##### Available data #####

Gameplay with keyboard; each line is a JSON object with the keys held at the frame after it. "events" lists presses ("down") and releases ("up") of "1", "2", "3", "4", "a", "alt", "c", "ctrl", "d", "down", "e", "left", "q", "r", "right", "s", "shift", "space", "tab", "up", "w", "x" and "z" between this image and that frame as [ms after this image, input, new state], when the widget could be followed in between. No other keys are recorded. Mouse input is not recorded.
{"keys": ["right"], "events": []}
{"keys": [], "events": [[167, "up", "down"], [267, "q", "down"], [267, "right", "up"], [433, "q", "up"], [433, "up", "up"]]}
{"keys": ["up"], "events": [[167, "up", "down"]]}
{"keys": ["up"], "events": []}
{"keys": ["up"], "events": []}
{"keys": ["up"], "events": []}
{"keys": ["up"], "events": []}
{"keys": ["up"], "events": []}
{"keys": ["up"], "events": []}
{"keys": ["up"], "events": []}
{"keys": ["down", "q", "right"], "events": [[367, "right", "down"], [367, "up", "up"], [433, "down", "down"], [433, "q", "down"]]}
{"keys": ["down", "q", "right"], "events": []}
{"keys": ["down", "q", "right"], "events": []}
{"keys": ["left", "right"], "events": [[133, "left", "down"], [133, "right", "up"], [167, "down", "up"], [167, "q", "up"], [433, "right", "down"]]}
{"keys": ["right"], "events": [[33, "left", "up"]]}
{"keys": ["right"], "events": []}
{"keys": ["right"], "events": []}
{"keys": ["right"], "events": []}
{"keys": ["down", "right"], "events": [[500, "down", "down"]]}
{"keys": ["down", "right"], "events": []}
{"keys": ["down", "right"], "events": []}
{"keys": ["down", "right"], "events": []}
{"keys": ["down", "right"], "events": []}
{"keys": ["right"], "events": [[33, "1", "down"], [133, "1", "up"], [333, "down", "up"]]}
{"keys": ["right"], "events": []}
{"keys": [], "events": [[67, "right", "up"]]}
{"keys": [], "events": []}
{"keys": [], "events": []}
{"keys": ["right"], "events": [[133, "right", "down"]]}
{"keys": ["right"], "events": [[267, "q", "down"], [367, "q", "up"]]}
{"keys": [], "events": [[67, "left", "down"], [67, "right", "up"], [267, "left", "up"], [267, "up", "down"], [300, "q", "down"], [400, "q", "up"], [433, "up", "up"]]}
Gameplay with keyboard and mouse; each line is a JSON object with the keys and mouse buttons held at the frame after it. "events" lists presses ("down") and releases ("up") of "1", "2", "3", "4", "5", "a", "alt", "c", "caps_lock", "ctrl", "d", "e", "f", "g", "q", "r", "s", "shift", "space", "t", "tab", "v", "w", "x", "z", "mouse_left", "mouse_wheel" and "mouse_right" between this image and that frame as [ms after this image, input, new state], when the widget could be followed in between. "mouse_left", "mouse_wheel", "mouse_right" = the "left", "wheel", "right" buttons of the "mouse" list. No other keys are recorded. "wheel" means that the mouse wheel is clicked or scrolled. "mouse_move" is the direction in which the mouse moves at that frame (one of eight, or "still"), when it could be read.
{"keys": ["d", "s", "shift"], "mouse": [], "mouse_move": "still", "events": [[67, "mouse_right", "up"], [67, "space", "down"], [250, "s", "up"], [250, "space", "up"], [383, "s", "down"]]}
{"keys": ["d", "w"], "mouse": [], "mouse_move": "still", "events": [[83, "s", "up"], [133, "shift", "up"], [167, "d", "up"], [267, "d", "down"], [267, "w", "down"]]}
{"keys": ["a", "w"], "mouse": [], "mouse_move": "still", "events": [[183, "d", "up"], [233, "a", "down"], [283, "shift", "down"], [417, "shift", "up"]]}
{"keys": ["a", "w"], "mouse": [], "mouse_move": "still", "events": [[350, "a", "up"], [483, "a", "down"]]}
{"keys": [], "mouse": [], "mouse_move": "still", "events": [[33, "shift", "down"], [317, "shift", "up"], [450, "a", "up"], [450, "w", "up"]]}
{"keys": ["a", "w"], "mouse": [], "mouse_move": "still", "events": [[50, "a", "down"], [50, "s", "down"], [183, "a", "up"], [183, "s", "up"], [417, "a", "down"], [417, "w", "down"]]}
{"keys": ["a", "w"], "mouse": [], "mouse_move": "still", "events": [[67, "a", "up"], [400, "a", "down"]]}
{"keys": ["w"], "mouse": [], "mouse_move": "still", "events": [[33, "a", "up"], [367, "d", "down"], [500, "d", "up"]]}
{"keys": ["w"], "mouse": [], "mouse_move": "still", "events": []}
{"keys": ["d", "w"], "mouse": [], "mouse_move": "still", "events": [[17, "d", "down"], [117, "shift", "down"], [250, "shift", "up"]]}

#####

*What to work on*
Return all of the entries above exactly as they stand.

*Worked solution*
Gameplay with keyboard; each line is a JSON object with the keys held at the frame after it. "events" lists presses ("down") and releases ("up") of "1", "2", "3", "4", "a", "alt", "c", "ctrl", "d", "down", "e", "left", "q", "r", "right", "s", "shift", "space", "tab", "up", "w", "x" and "z" between this image and that frame as [ms after this image, input, new state], when the widget could be followed in between. No other keys are recorded. Mouse input is not recorded.
{"keys": ["right"], "events": []}
{"keys": [], "events": [[167, "up", "down"], [267, "q", "down"], [267, "right", "up"], [433, "q", "up"], [433, "up", "up"]]}
{"keys": ["up"], "events": [[167, "up", "down"]]}
{"keys": ["up"], "events": []}
{"keys": ["up"], "events": []}
{"keys": ["up"], "events": []}
{"keys": ["up"], "events": []}
{"keys": ["up"], "events": []}
{"keys": ["up"], "events": []}
{"keys": ["up"], "events": []}
{"keys": ["down", "q", "right"], "events": [[367, "right", "down"], [367, "up", "up"], [433, "down", "down"], [433, "q", "down"]]}
{"keys": ["down", "q", "right"], "events": []}
{"keys": ["down", "q", "right"], "events": []}
{"keys": ["left", "right"], "events": [[133, "left", "down"], [133, "right", "up"], [167, "down", "up"], [167, "q", "up"], [433, "right", "down"]]}
{"keys": ["right"], "events": [[33, "left", "up"]]}
{"keys": ["right"], "events": []}
{"keys": ["right"], "events": []}
{"keys": ["right"], "events": []}
{"keys": ["down", "right"], "events": [[500, "down", "down"]]}
{"keys": ["down", "right"], "events": []}
{"keys": ["down", "right"], "events": []}
{"keys": ["down", "right"], "events": []}
{"keys": ["down", "right"], "events": []}
{"keys": ["right"], "events": [[33, "1", "down"], [133, "1", "up"], [333, "down", "up"]]}
{"keys": ["right"], "events": []}
{"keys": [], "events": [[67, "right", "up"]]}
{"keys": [], "events": []}
{"keys": [], "events": []}
{"keys": ["right"], "events": [[133, "right", "down"]]}
{"keys": ["right"], "events": [[267, "q", "down"], [367, "q", "up"]]}
{"keys": [], "events": [[67, "left", "down"], [67, "right", "up"], [267, "left", "up"], [267, "up", "down"], [300, "q", "down"], [400, "q", "up"], [433, "up", "up"]]}
Gameplay with keyboard and mouse; each line is a JSON object with the keys and mouse buttons held at the frame after it. "events" lists presses ("down") and releases ("up") of "1", "2", "3", "4", "5", "a", "alt", "c", "caps_lock", "ctrl", "d", "e", "f", "g", "q", "r", "s", "shift", "space", "t", "tab", "v", "w", "x", "z", "mouse_left", "mouse_wheel" and "mouse_right" between this image and that frame as [ms after this image, input, new state], when the widget could be followed in between. "mouse_left", "mouse_wheel", "mouse_right" = the "left", "wheel", "right" buttons of the "mouse" list. No other keys are recorded. "wheel" means that the mouse wheel is clicked or scrolled. "mouse_move" is the direction in which the mouse moves at that frame (one of eight, or "still"), when it could be read.
{"keys": ["d", "s", "shift"], "mouse": [], "mouse_move": "still", "events": [[67, "mouse_right", "up"], [67, "space", "down"], [250, "s", "up"], [250, "space", "up"], [383, "s", "down"]]}
{"keys": ["d", "w"], "mouse": [], "mouse_move": "still", "events": [[83, "s", "up"], [133, "shift", "up"], [167, "d", "up"], [267, "d", "down"], [267, "w", "down"]]}
{"keys": ["a", "w"], "mouse": [], "mouse_move": "still", "events": [[183, "d", "up"], [233, "a", "down"], [283, "shift", "down"], [417, "shift", "up"]]}
{"keys": ["a", "w"], "mouse": [], "mouse_move": "still", "events": [[350, "a", "up"], [483, "a", "down"]]}
{"keys": [], "mouse": [], "mouse_move": "still", "events": [[33, "shift", "down"], [317, "shift", "up"], [450, "a", "up"], [450, "w", "up"]]}
{"keys": ["a", "w"], "mouse": [], "mouse_move": "still", "events": [[50, "a", "down"], [50, "s", "down"], [183, "a", "up"], [183, "s", "up"], [417, "a", "down"], [417, "w", "down"]]}
{"keys": ["a", "w"], "mouse": [], "mouse_move": "still", "events": [[67, "a", "up"], [400, "a", "down"]]}
{"keys": ["w"], "mouse": [], "mouse_move": "still", "events": [[33, "a", "up"], [367, "d", "down"], [500, "d", "up"]]}
{"keys": ["w"], "mouse": [], "mouse_move": "still", "events": []}
{"keys": ["d", "w"], "mouse": [], "mouse_move": "still", "events": [[17, "d", "down"], [117, "shift", "down"], [250, "shift", "up"]]}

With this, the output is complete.